Servane Delamasure (Credit Photo : DR)LAURÉATS : Servane Tauszig-Delamasure (centre Léon-Bérard de Lyon, CNRS UMR 5238).
TRAVAIL RÉCOMPENSÉ :« Le récepteur à dépendance TrkC, une ruse pour éliminer une tumeur ».

Contrairement aux cellules normales, qui ne se divisent que lorsqu’elles reçoivent un stimulus particulier, les cellules tumorales, elles, peuvent se multiplier indéfiniment. Pour cela, elles réussissent à contourner de façon machiavélique les différents mécanismes de défense mis en place par l’organisme. L’un de ces mécanismes repose sur une catégorie bien particulière de récepteurs, les « récepteurs à dépendance ». S’ils se trouvent privés de leur ligand, ces récepteurs ont la particularité d’induire le « suicide » de la cellule, telle une grenade qui explose quand on la dégoupille… Pour éviter d’« exploser », les cellules tumorales sont parvenues à produire elles-mêmes les « ligands-goupilles » de ces « récepteurs-grenades ». C’est ce qu’ont découvert, il y a quelques années, Patrick Mehlen du laboratoire apoptose, cancer et développement, au centre de lutte contre le cancer Léon- Bérard, à Lyon, et ses collègues.

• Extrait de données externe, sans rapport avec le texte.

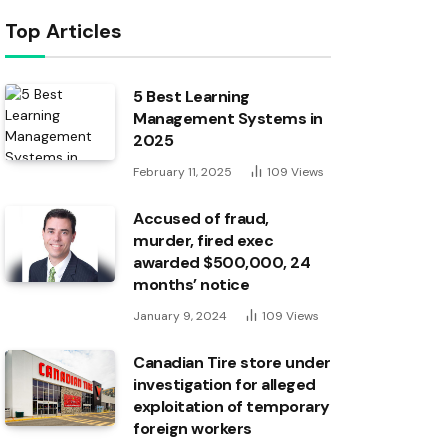
Top Articles
5 Best Learning
Management Systems in
2025
February 11, 2025
109
Views
Accused of fraud,
murder, fired exec
awarded $500,000, 24
months’ notice
January 9, 2024
109
Views
Canadian Tire store under
investigation for alleged
exploitation of temporary
foreign workers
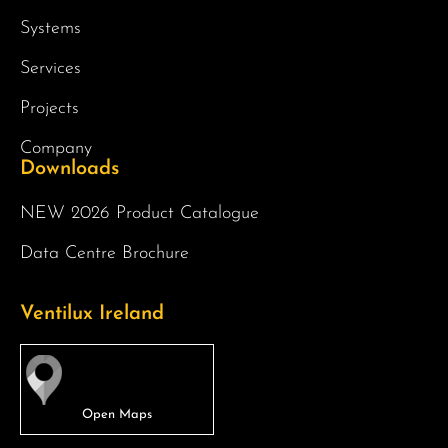
Systems
Services
Projects
Company
Downloads
NEW 2026 Product Catalogue
Data Centre Brochure
Ventilux Ireland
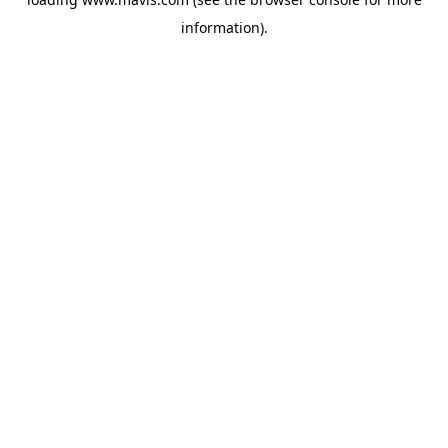
information).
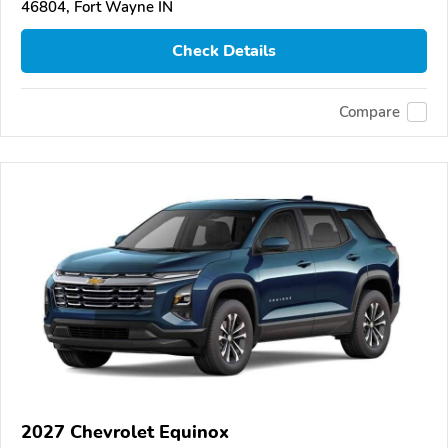
46804, Fort Wayne IN
Check Details
Compare
2027 Chevrolet Equinox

Autodestruction. Ainsi, les cellules cancéreuses bloquent le déclenchement du signal de « suicide » par le récepteur et gagnent leur autonomie pour proliférer et migrer vers d’autres organes afin de former des métastases. « Nous avons eu l’idée d’utiliser ces récepteurs comme arme antitumorale, explique Servane Tauszig-Delamasure, chercheuse CNRS dans le même laboratoire. Si l’on prive les récepteurs de leur ligand, les cellules cancéreuses sur lesquelles ces récepteurs se trouvent s’autodétruisent. » La scientifique et ses collègues travaillent plus particulièrement sur le récepteur TrkC, présent sur certaines cellules cancéreuses, et son ligand, la neurotrophine 3 (NT-3). Agir à ce niveau représente une piste prometteuse pour traiter notamment les neuroblastomes, ces cancers qui affectent le système nerveux du jeune enfant. Les chercheurs ont démontré qu’une molécule « leurre » capable de séparer le récepteur TrkC de son ligand peut entraîner l’autodestruction des cellules cancéreuses chez des modèles animaux. De plus, l’idée des scientifiques s’applique à d’autres cancers, notamment à certains cancers du sein métastatiques, qui expriment aussi la neurotrophine 3. Un premier essai réalisé sur la souris en collaboration avec l’institut Curie, à Paris, s’est révélé positif : il a montré que la molécule ciblant le couple TrkC/NT-3 retarde le développement tumoral.